Ningún padre en su sano juicio querrá de ninguna forma que sus críos se inclinen por tal vocación: se gana poco, se tiene poco reconocimiento social, nula movilidad, además de que la mayoría que a ello se dedican visten casi siempre unas fachas inaguantables. Dicen que Alí Chumacero alguna vez le preguntó a Octavio Paz alguna vez le pregunto “¿No será que nos dedicamos a la literatura para justificar nuestra holgazanería?”
Yo creo que sí. Hay que tener una tendencia a la fiaca para dedicarse a esto. Hay que abatir con cuerpo y cabeza las ideas modernas de que le trabajo (físico sobre todo, con horarios, en instituciones) ennoblece al hombre. Para hacer libros (ya sea escribirlos, ya sea editarlos) hay que abrazar como religión el tiempo libre. Dedicar con descaro y empeño horas enteras de su día; ¡de su semana! A estar tumbado en el sillón observando el húmedo tirol del techo de su casa. Es en el seno de esa supuesta parálisis que al editor se le van ocurriendo cosas: discursos que sostener, líneas estéticas que defender, portadas por diseñar. Es en los brazos de la madre de todos los vicios que la literatura puede engendrarse como una empresa inservible y destinada al fracaso en una sociedad como la nuestra. Porque la realidad no da cabida a la ficción ni a nada que se le parezca; porque la realidad (tan falsa como es últimamente) ha llegado al primer puesto de popularidad bajo premisas engañosas (qué curioso) que debe sostener a toda costa. Y los pobrecitos de nosotros nos tragamos su hegemonía sin espacio para el cuestionamiento; sin tiempo para él. Por eso el huevón es una especie de héroe. Por eso el editor (y el escritor también, qué carambas) es un huevón productivo. Hacemos libros porque nos sobra tiempo. Porque si hacemos libros, si nos tomamos el tiempo de hacerlos, sin prisa ni pretensión que culmine en éxito, no tendremos que trabajar nunca, y ese es nuestro credo.

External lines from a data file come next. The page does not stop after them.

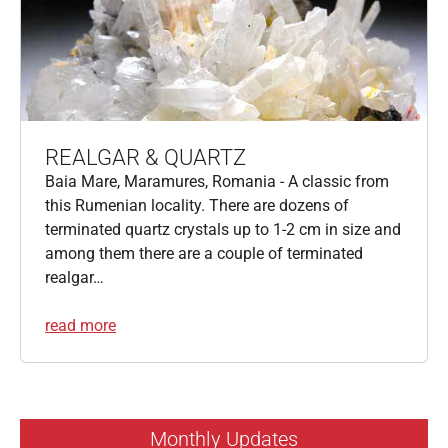
REALGAR & QUARTZ
Baia Mare, Maramures, Romania - A classic from
this Rumenian locality. There are dozens of
terminated quartz crystals up to 1-2 cm in size and
among them there are a couple of terminated
realgar…
read more
Monthly Updates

Y el trabajo es una mierda. El peor invento que la civilización ha hecho es el trabajo, es la prueba más fehaciente del fracaso del mundo en manos de los humanos. Pudimos haber hecho cualquier cosa, teníamos el planeta para nosotros, habíamos triunfado por sobre todas las especies (al menos esa idea nos han vendido los historiadores) ¿y qué hicimos? Lo jodimos: inventamos el trabajo.

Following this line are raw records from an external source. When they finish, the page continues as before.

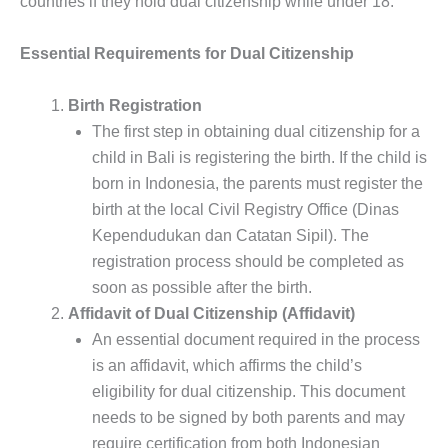
countries if they hold dual citizenship while under 18.
Essential Requirements for Dual Citizenship
Birth Registration
The first step in obtaining dual citizenship for a
child in Bali is registering the birth. If the child is
born in Indonesia, the parents must register the
birth at the local Civil Registry Office (Dinas
Kependudukan dan Catatan Sipil). The
registration process should be completed as
soon as possible after the birth.
Affidavit of Dual Citizenship (Affidavit)
An essential document required in the process
is an affidavit, which affirms the child’s
eligibility for dual citizenship. This document
needs to be signed by both parents and may
require certification from both Indonesian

Es verdad que el fracaso es una posición política, eso quiero creer. Que es un pensamiento subversivo que los hombres de hoy pretenderán erradicar a toda costa. Les incomoda que todavía haya por ahí gente sin quehacer, revoltosos mal vestidos que pretenden escribir y editar literatura. Para qué, se preguntan con angustia. Para nada y justamente por eso, les respondemos despreocupados desde nuestros mullidos poltrones.

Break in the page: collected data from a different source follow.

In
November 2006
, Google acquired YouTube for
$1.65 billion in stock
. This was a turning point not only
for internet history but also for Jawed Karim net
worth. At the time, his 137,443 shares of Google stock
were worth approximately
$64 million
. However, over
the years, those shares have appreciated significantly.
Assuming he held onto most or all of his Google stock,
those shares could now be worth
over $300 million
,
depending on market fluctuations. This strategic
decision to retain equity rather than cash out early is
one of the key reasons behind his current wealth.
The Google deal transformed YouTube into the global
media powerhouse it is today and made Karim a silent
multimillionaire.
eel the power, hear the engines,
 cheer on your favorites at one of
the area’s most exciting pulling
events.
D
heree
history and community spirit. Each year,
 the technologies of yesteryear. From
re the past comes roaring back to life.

Convencidos de ello, andamos por el mundo sin más preocupación que los centavos para completar renta y verduras (condición no tan distinta de la de aquellos que se afanan en el éxito que la realidad les prometió). Sabemos en el fondo que mejor sería callar, no decir nada; que la tiranía de la verdad tiene como instrumento primario el silencio, y que a veces la elocuencia está también ahí, en la ausencia del sentido. Pero nos empeñamos, absurdamente también, porque, hay que decirlo, somos hombres y necios. Por eso hacemos libros, porque vale la pena, todavía, llevarle la contraria al mundo y a nosotros mismos. En ese mismo tenor, el libro es un instrumento del desacato. Un objeto absurdo, producto de un lujo (lo dije ya) innecesario; que no proveerá al lector de nada más que un placer ocioso y una desesperación por buscar horas sin provecho para poderle hincar el ojo a sus líneas. Artefacto de la ociosidad y la holgazanería es un libro. Por eso, lo digo de última vez, hacemos libros, para desanudar los lazos de lo protocolario y políticamente correcto, para no llamarle a las cosas por su nombre, para no ceder (no tan pronto al menos) nuestra vida al cauce de la edad domesticada.
El mundo no necesita más libros, por ende, no precisa ni de quien los escriba, ni de quien los publique, y menos aún de quien los lea; nuestro mundo no está hecho para eso y de haberlos, serán un estrobo para el progresista pensamiento de que hay que tener y hacer sobre cualquier cosa. Por eso el oficio de palabras es una necedad de flojos, mala fachas e inmaduros sujetos que se empeñan en hacerle la guerra a la realidad.
Como un último acto de resistencia ante la vida, hagamos libros, buscando la promesa (secreto a voces) de que también seguiremos leyendo.